Post
Topic
Board Economics
Re: Martin Armstrong Discussion
by
r0ach
on 29/10/2016, 19:19:06 UTC
his supercomputer modeling of events in time

I'm not an Armstrong fan because he implies two completely irrational claims, that we live in a deterministic universe, and he somehow built a magical computer to unravel the secrets of said universe, but all the predictions are the equivalent of Chinese fortune cookie proverbs that can be interpreted to mean anything so he can claim he's always right, or that the "timing" of said event has "just been put in motion" but we haven't seen the fruits of it's labor yet.  It's all ambiguous fortune cookie stuff.
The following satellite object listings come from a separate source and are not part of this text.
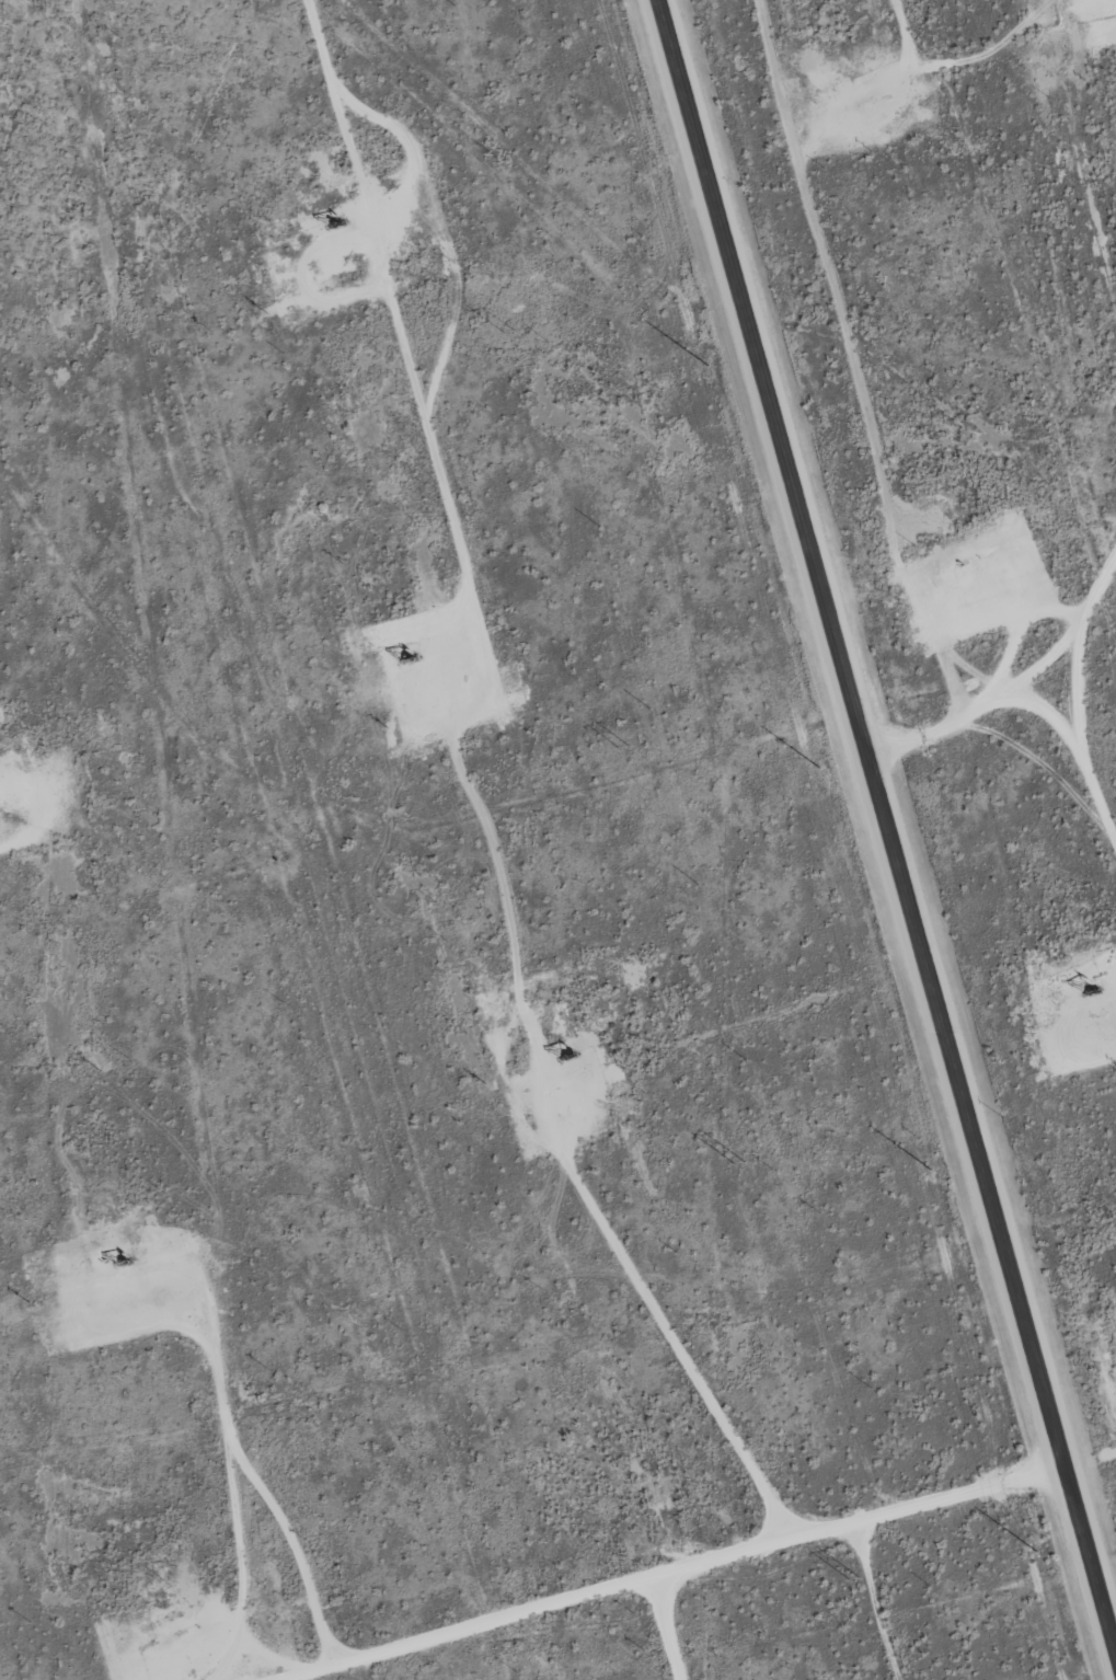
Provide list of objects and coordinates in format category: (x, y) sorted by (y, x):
road: (455, 311)
power tower: (510, 335)
road: (1014, 681)
power tower: (625, 746)
road: (887, 823)
power tower: (740, 1176)
road: (699, 1567)
power tower: (856, 1595)
road: (667, 1629)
My mistake was assuming BTC was correlated to gold, even though Armstrong never wrote that. That was my mistake, not Armstrong's. I realize now that BTC is correlated to safe haven liquidity same as the dollar and USA stocks.

It's relative to your native currency.  If you live in the UK, Venezeula, or lots of other places, metals have damn sure been a safe haven.  Things like the Comex and ETFs are trading unallocated metals at 50-100:1 ratio, so that when shit actually hits the fan and there's a run on the fractional reserve metal system, the profits will be ridiculously enormous and I'm 100% sure Armstrong has no idea the date that happens.

This is why the central bankers WANT you to buy Bitcoin instead of silver.  They don't monkey hammer Bitcoin downwards because their metal system is fractional reserve and much more delicate in nature, and having it explode on themselves brings all their criminal activities to light, while Bitcoin going to the moon and replacing metals doesn't.  They get the added bonus that Bitcoin isn't actually decentralized and they can take it over.

You say that the world is short the dollar via debt, the "synthetic" paper gold markets are fractional reserve leveraged something like 100:1 because they only have to account for 1-2% physical delivery per month.  The world is short both dollars and metals, not just dollars.